Reproduce the text read from each of the records below, line for line and unchanged, and leave the pictures out of your answer.

RECORDED DATA:
━━━━━━

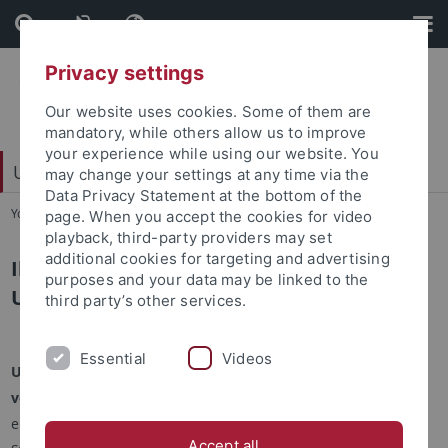
Skip
Skip
to
to
content
footer
Privacy settings
Our website uses cookies. Some of them are
mandatory, while others allow us to improve
your experience while using our website. You
Universitätsbund e. V.
may change your settings at any time via the
Data Privacy Statement at the bottom of the
You are here:
Startseite
...
Download Logo
page. When you accept the cookies for video
playback, third-party providers may set
additional cookies for targeting and advertising
Ihr Förderprojekt unterstützt durch den
purposes and your data may be linked to the
Universitätsbund
third party’s other services.
Essential
Videos
Untenstehend finden Sie das Logo des Universitätsbunds in
verschiedenen Dateiformaten.
Platzieren Sie unser Logo
entsprechend, um Ihr Publikum, Ihre Follower, Ihre
Accept all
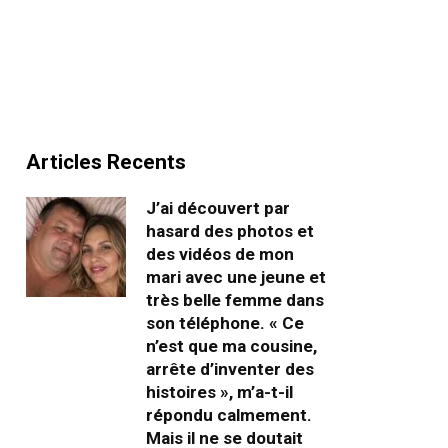
Articles Recents
J’ai découvert par
hasard des photos et
des vidéos de mon
mari avec une jeune et
très belle femme dans
son téléphone. « Ce
n’est que ma cousine,
arrête d’inventer des
histoires », m’a-t-il
répondu calmement.
Mais il ne se doutait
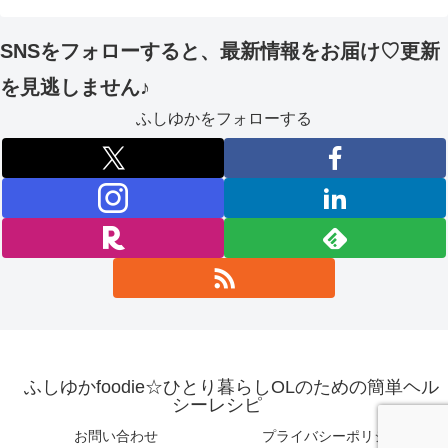
SNSをフォローすると、最新情報をお届け♡更新
を見逃しません♪
ふしゆかをフォローする
ふしゆかfoodie☆ひとり暮らしOLのための簡単ヘル
シーレシピ
お問い合わせ
プライバシーポリシー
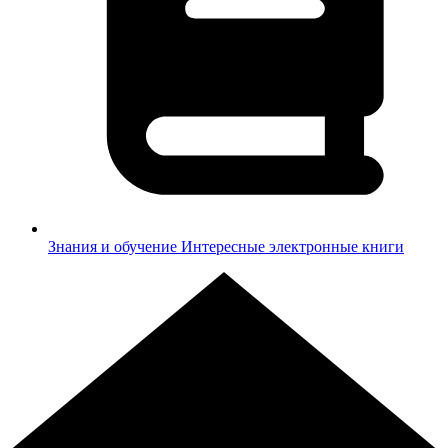
Знания и обучение
Интересные электронные книги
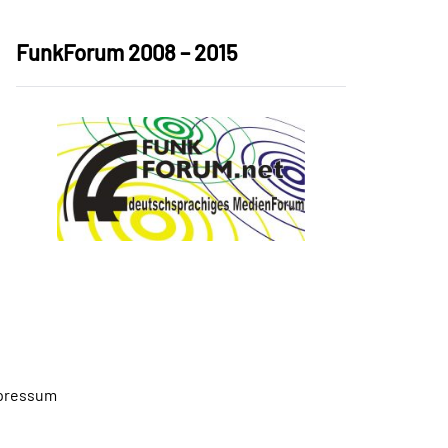
FunkForum 2008 – 2015
pressum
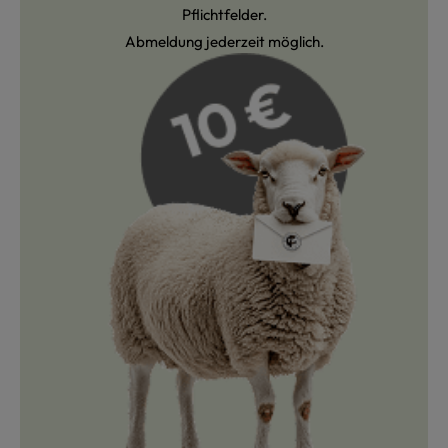
Pflichtfelder.
Abmeldung jederzeit möglich.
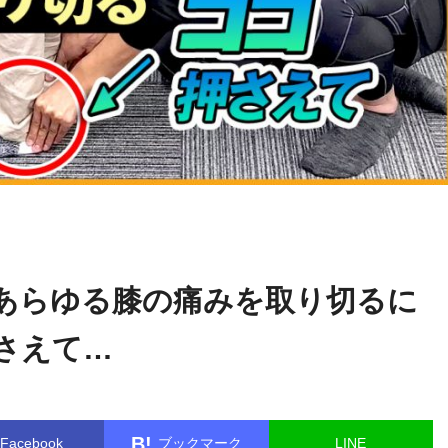
久保
name in
/home/kudoken1/godhand-tsushin.com/public_html/
田隆介
gle.php
on line
26
あらゆる膝の痛みを取り切るに
押さえて…
B!
Facebook
ブックマーク
LINE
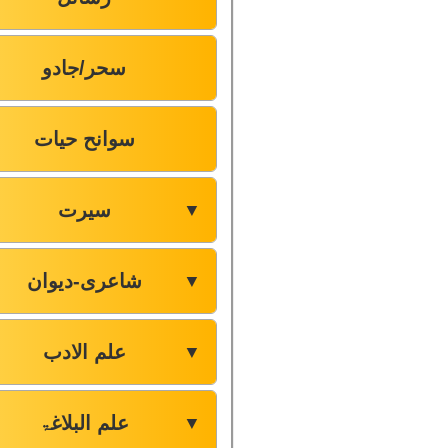
سحر/جادو
سوانح حیات
سیرت
▼
شاعری-دیوان
▼
علم الادب
▼
علم البلاغۃ
▼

━━━━━━

PROBLEM SOLUTION:
Skip
Skip
to
to
content
footer
Privacy settings
Our website uses cookies. Some of them are
mandatory, while others allow us to improve
your experience while using our website. You
Universitätsbund e. V.
may change your settings at any time via the
Data Privacy Statement at the bottom of the
You are here:
Startseite
...
Download Logo
page. When you accept the cookies for video
playback, third-party providers may set
additional cookies for targeting and advertising
Ihr Förderprojekt unterstützt durch den
purposes and your data may be linked to the
Universitätsbund
third party’s other services.
Essential
Videos
Untenstehend finden Sie das Logo des Universitätsbunds in
verschiedenen Dateiformaten.
Platzieren Sie unser Logo
entsprechend, um Ihr Publikum, Ihre Follower, Ihre
Accept all
Articles Recents
J’ai découvert par
hasard des photos et
des vidéos de mon
mari avec une jeune et
très belle femme dans
son téléphone. « Ce
n’est que ma cousine,
arrête d’inventer des
histoires », m’a-t-il
répondu calmement.
Mais il ne se doutait
SNSをフォローすると、最新情報をお届け♡更新
を見逃しません♪
ふしゆかをフォローする
ふしゆかfoodie☆ひとり暮らしOLのための簡単ヘル
シーレシピ
お問い合わせ
プライバシーポリシー
Знания и обучение
Интересные электронные книги
FunkForum 2008 – 2015
pressum
Pflichtfelder.
Abmeldung jederzeit möglich.
久保
name in
/home/kudoken1/godhand-tsushin.com/public_html/
田隆介
gle.php
on line
26
あらゆる膝の痛みを取り切るに
押さえて…
B!
Facebook
ブックマーク
LINE
سحر/جادو
سوانح حیات
سیرت
▼
شاعری-دیوان
▼
علم الادب
▼
علم البلاغۃ
▼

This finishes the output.